Visual Graphs from Motion (VGfM): Scene understanding with object geometry reasoning. ACCV 2018
The Pavis/VGM group has a strong expertise in geometry and 3D reconstruction. When I joined them in 2016, recent efforts tend to merge their expertise in geometry with machine learning techniques to produce representations which can model both the structure (e.g. the 3D shape) and the semantic (e.g. object labels) of the scene. In this article, I will describe a work which focus on detecting relationship between objects, while still jointly integrating the geometric structure of the scene.
From 2015, generating scene graphs from images have been of increase interest as the semantic richness of this computational representation of objects and their pairwise relationships is very appealing.
Following our research line of combining the strenghts of geometry and machine learning, we propose a system that first computes the geometrical location of objects in a generic scene and then efficiently constructs scene graphs from video by embedding such geometrical reasoning.

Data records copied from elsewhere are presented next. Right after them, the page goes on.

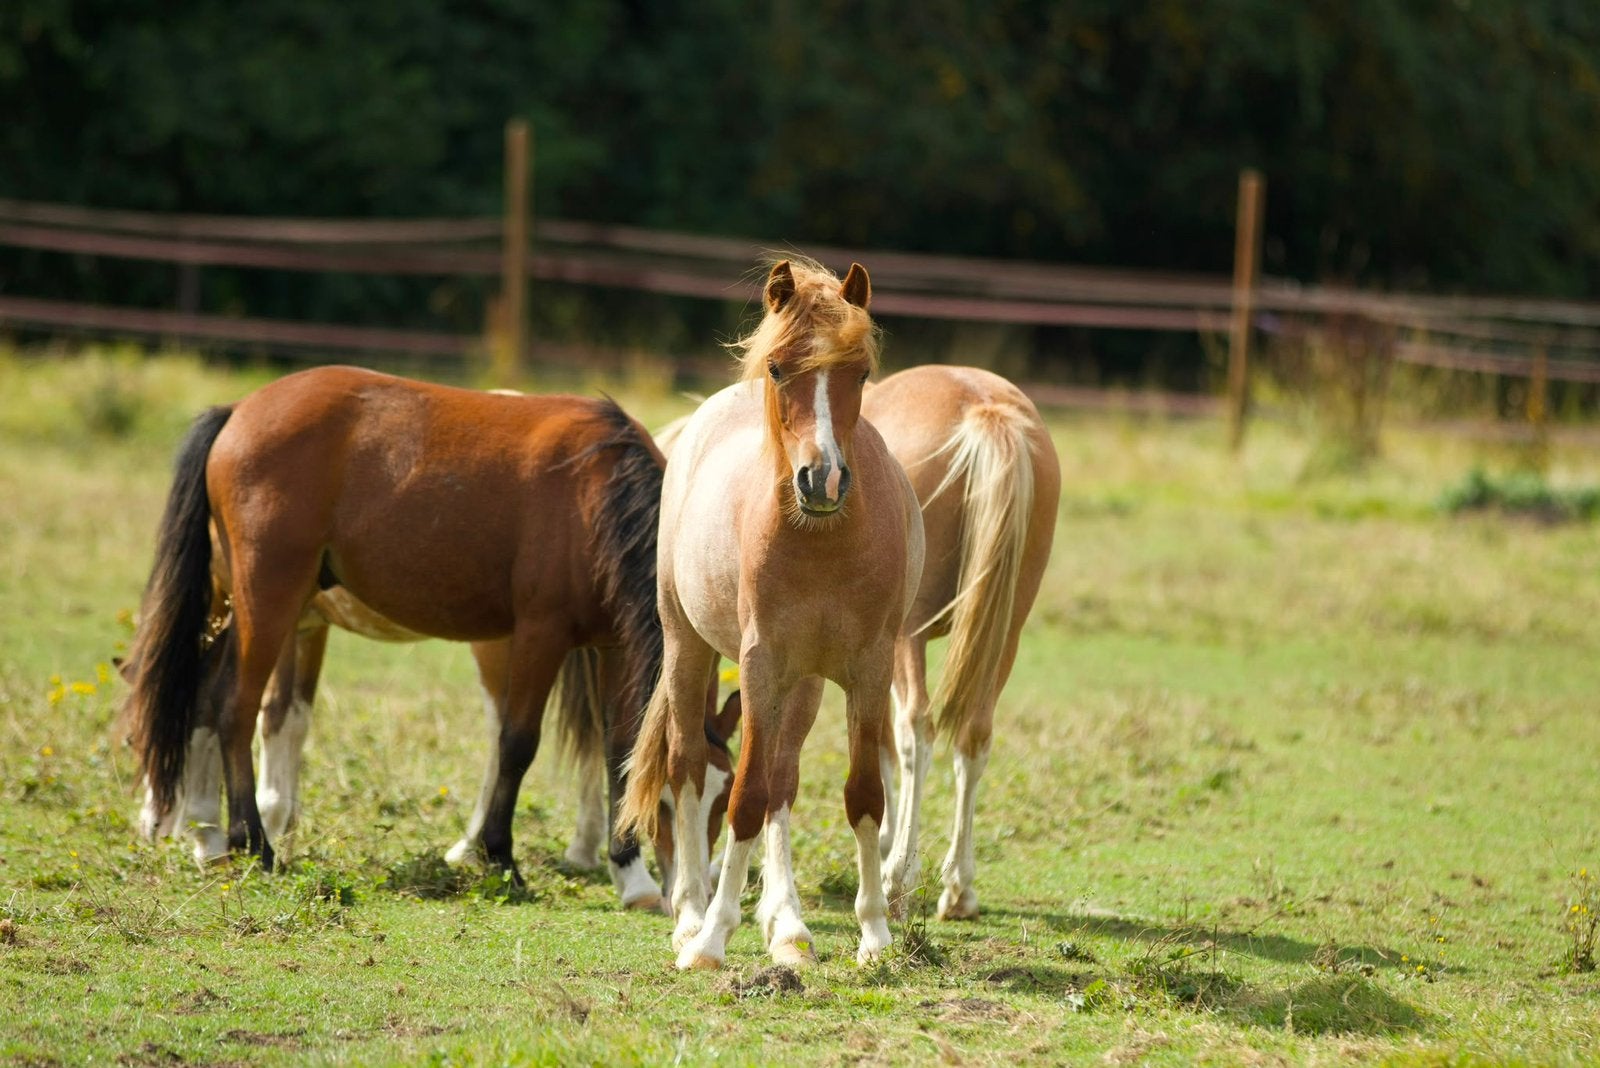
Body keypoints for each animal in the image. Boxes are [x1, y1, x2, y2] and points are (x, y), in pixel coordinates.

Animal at [122, 366, 672, 904]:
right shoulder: (541, 634)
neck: (594, 492)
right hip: (268, 599)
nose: (680, 884)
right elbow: (517, 744)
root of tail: (239, 410)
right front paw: (500, 859)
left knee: (201, 695)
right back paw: (253, 843)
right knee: (235, 705)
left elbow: (621, 748)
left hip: (237, 606)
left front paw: (631, 874)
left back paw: (211, 840)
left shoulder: (614, 645)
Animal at [618, 258, 925, 970]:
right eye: (780, 369)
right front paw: (711, 938)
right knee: (688, 765)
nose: (823, 480)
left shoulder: (868, 669)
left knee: (783, 776)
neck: (824, 539)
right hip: (687, 647)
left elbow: (860, 794)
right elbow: (744, 797)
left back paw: (787, 925)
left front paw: (874, 935)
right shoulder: (759, 667)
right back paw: (690, 914)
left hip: (804, 683)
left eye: (859, 373)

The graph neural network framework
In 2017, an interesting paper from Fei-Fei group describes a global inference system based on message passing. This kind of modelling is now called Graph Neural Network (In 2020) and are now mainstream to solve this kind of task.
The VGfM adapts this model within a tri-partite graph which takes as input the features, both visual and geometric, and outputs the prediction of the object labels and predicates, as illustrated below.The graph merges geometric and visual information, as well as refining jointly the state of all the objects and their relationships.
Our scene graph generation algorithm takes as input a sequence of images with a set of object proposals (as ellipsoids). In addition, visual features are extracted for each of the bounding boxes, these features are then fed to initialise the GRU object andrelation nodes. A tri-partite graph connects the object, relation and geometric nodes and iterative message passing updates the hidden states of the object and relation nodes. At the conclusion of the message passing, the scene graph is predicted by the network and then the next image of the sequence is processed.
Qualitative results
The top row shows images extracted from two sequences together with the bounding box detections in yellow and in white the conics used to estimate the ellipsoids. The second row shows the resulting ellipsoids of these two sequences as well as the global object layout of the room. The third row shows the corresponding scenegraphs obtained with our proposed approach. We did not display all the relations to ease the visualization. Predicates in bold brown font are miss-detections and bold greenfont with dashed line are false alarms.